Success of the strategy of modifying epitopes to enhance anti-cancer immune responses is dependent on the TCR binding portion of the peptide not being altered significantly by anchor residue substitution [44]. Similar modifications have led to peptide analogues which are effective at inducing immune responses against a range of tumor types including leukemia and solid tumors [54, 5759, 94, 95] (reviewed in [96]). Despite inherent problems in demonstrating the ability of modified peptides to recognize and kill tumor cells, some heteroclitic epitopes have shown promise in phase I clinical trials [18, 71, 97]. Future studies will increasingly focus on mutated peptides that provide a cancer-specific target for immunotherapy and the examination of overlapping peptide pools [98] to determine natural epitopes, which often exist at low frequencies, for future targeting. Undoubtedly, immunotherapy clinical trials will increasingly focus on multi-epitopes from within the same antigen or from different antigens in combination with immunomodulators such as CTLA4 or PD1 to enhance epitope spreading and minimize immune escape.
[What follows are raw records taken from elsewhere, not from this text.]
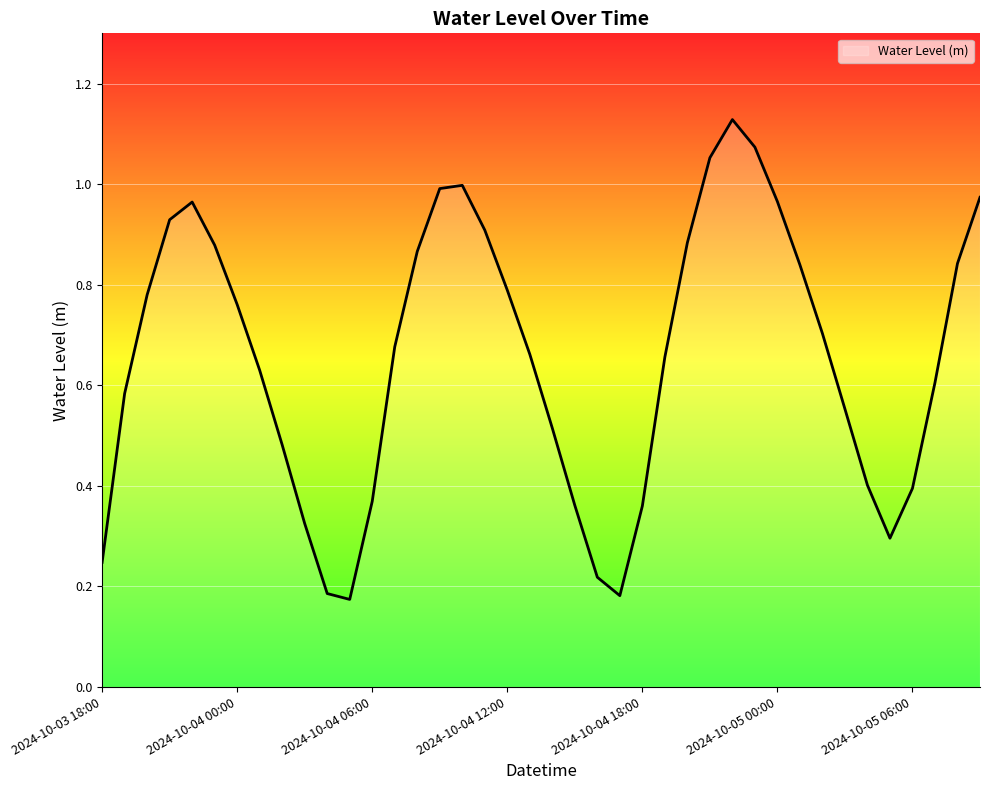

List the labels in order of value, smallest first.

11, 23, 10, 22, 2024-10-03 18:00, 35, 9, 24, 21, 12, 36, 34, 8, 20, 33, 2024-10-04 00:00, 37, 7, 25, 19, 13, 32, 2024-10-05 06:00, 2024-10-04 06:00, 18, 31, 38, 14, 2024-10-05 00:00, 26, 17, 2024-10-04 12:00, 2024-10-04 18:00, 30, 39, 15, 16, 27, 29, 28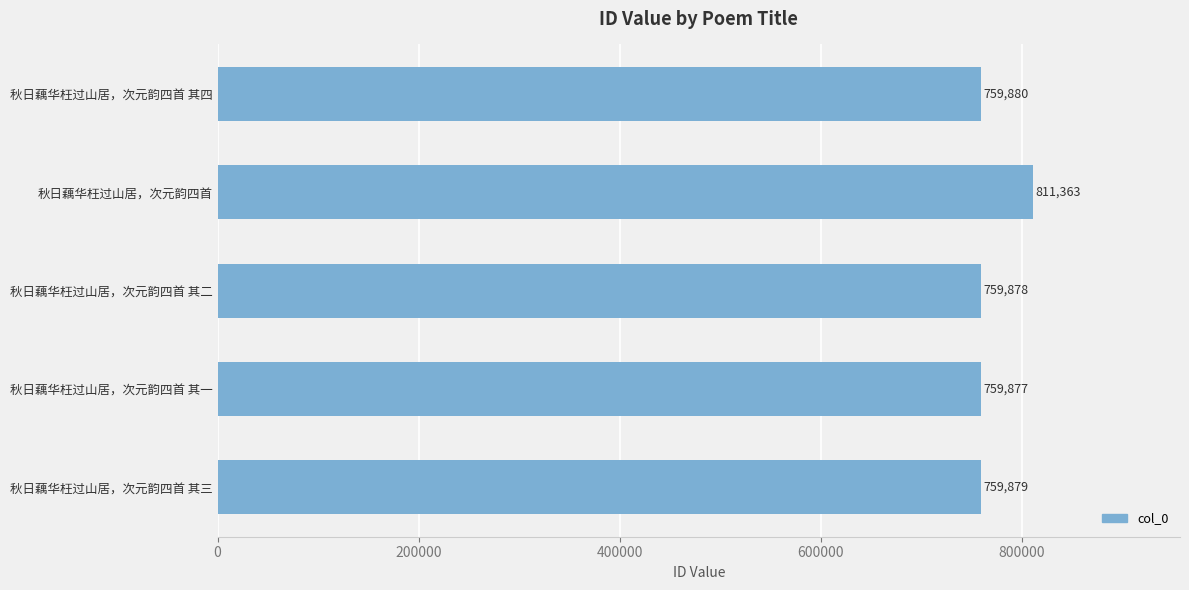

What is the minimum value shown in the chart?

759877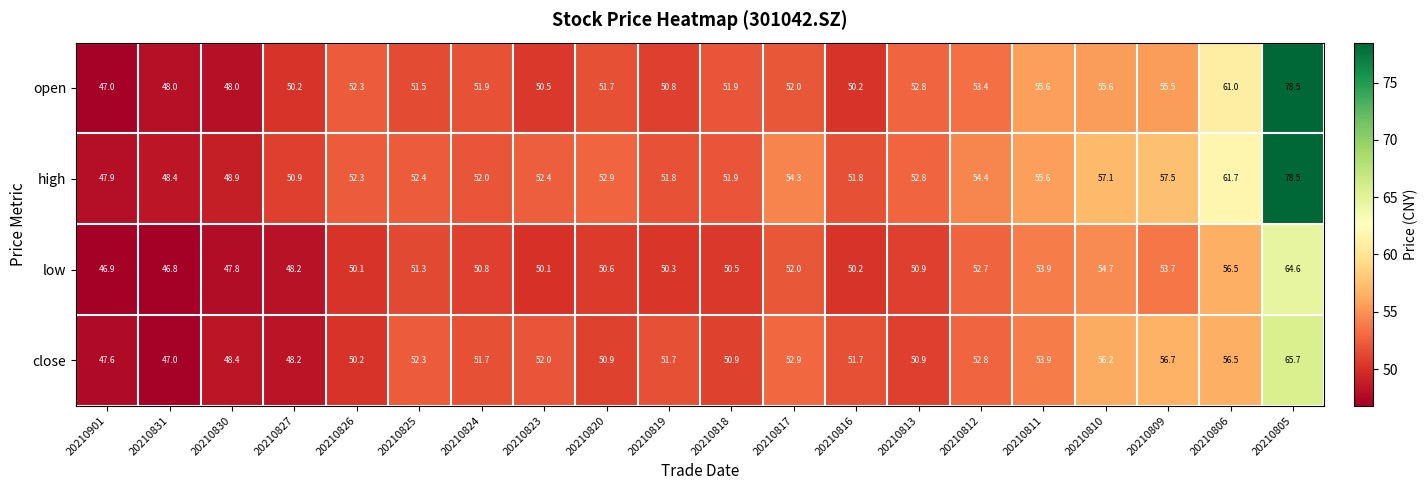

Is it true that close equals 28.6 at 20210819?

False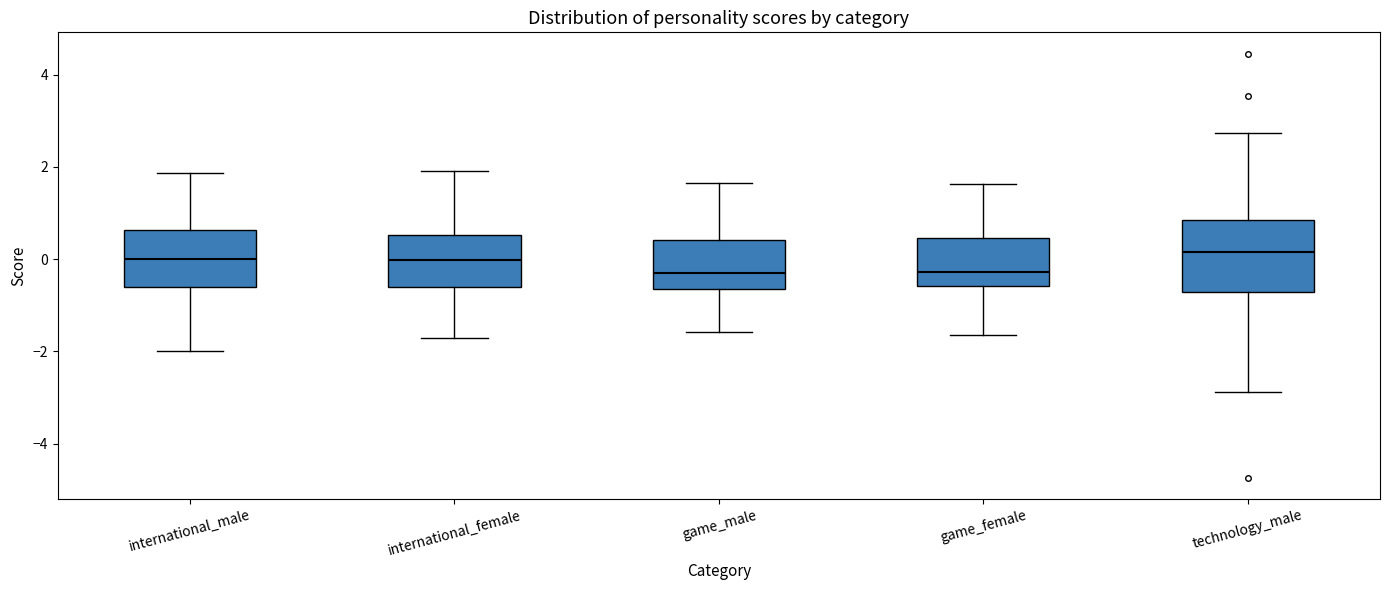

Reading left to right, read every box against the y-axis: the position of its median line, the range the box covers, and the ends of its whiskers. The values are not printed on the chart, so give them approximately, as read against the axis.

international_male: median 0.0, box -0.6 to 0.6, whiskers -2.0 to 1.8
international_female: median 0.0, box -0.6 to 0.6, whiskers -1.8 to 2.0
game_male: median -0.2, box -0.6 to 0.4, whiskers -1.6 to 1.6
game_female: median -0.2, box -0.6 to 0.4, whiskers -1.6 to 1.6
technology_male: median 0.2, box -0.8 to 0.8, whiskers -2.8 to 2.8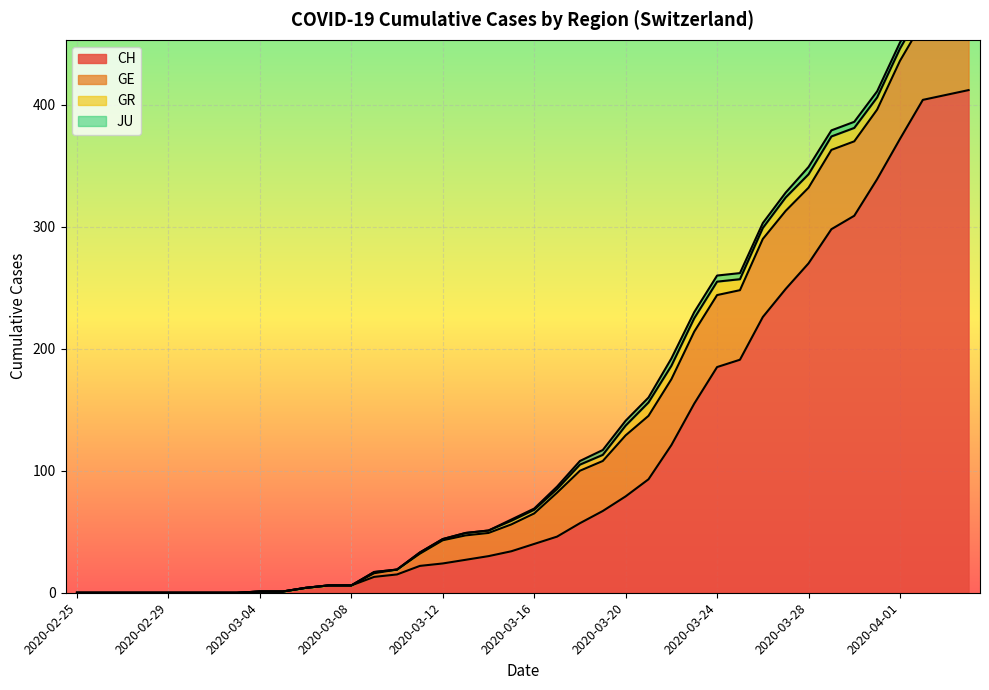

What is the label of the 40th point from the left?

2020-04-04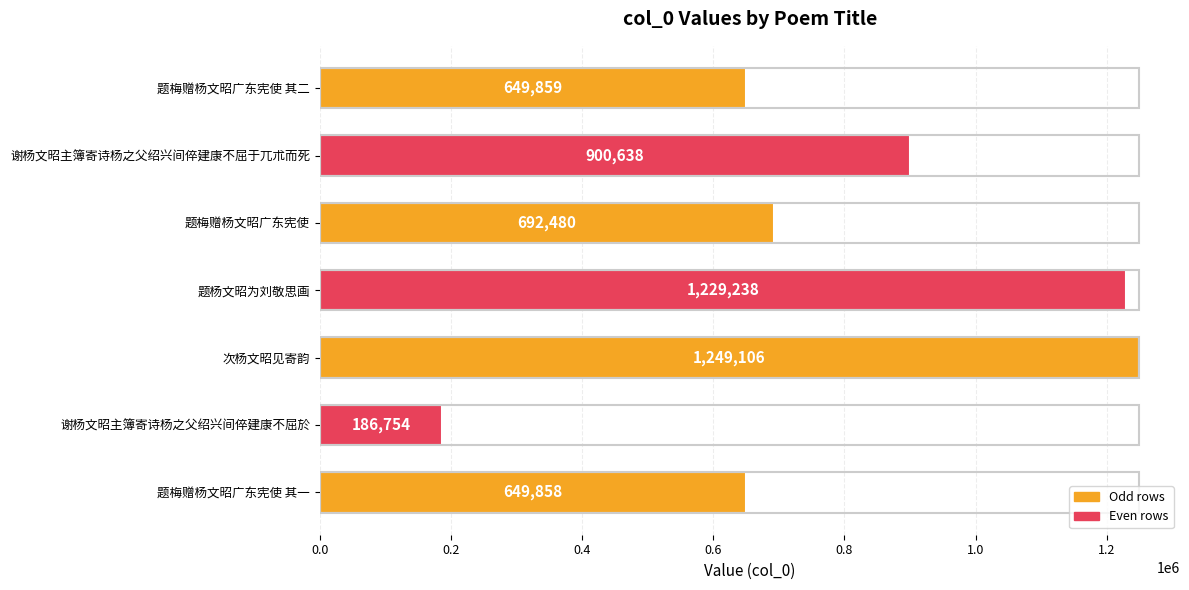

What is the change in value from 题梅赠杨文昭广东宪使 其二 to 题杨文昭为刘敬思画?

+579379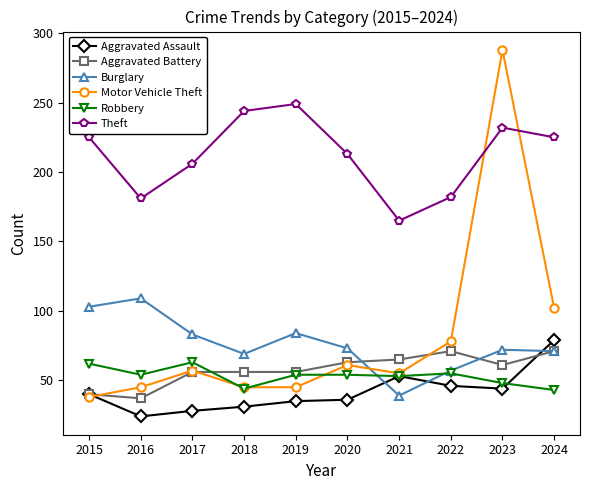

Which category has the highest value in the Motor Vehicle Theft series?

2023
This should enable the removal, or at the very least lead to a reduction in MRD during first remission, a state achieved by most patients with AML.

Of note CD8+ epitopes embedded within CD4+ recognized sequences offer the benefit of inducing CD8+ responses in the presence of much needed CD4+ help. In pDOM-epitope DNA vaccines [55, 82, 83] this help is provided by the first domain of tetanus toxin which can induce CD4+ T-cell responses without subverting the tumor specificity of the vaccine. Translocation regions within chromosomes in AML cells may be targeted by miRNAs and siRNAs and provide the requisite specific targeting and AML-host cell destruction. Dendritic cells may also offer a powerful vehicle to present modified peptides to the immune system in AML patients [99]. Combination therapies which include chemotherapy to reduce tumor load and immunotherapy to remove MRD are expected to be superseded by conventional therapies used in conjunction with combination-immunotherapy protocols including the vaccination of patients with peptides following adoptive T-cell transfer [100] to remove residual disease. Immunotherapy and our understanding of peptide vaccines continues to require further investigation to help this therapy reach its full potential in the clinic, ideally as part of a personalized therapy plan. For cancers as heterogeneous as myeloid leukemia, the cure is likely to need a multi-faceted and increasingly patient specific focus to maximize survival rates.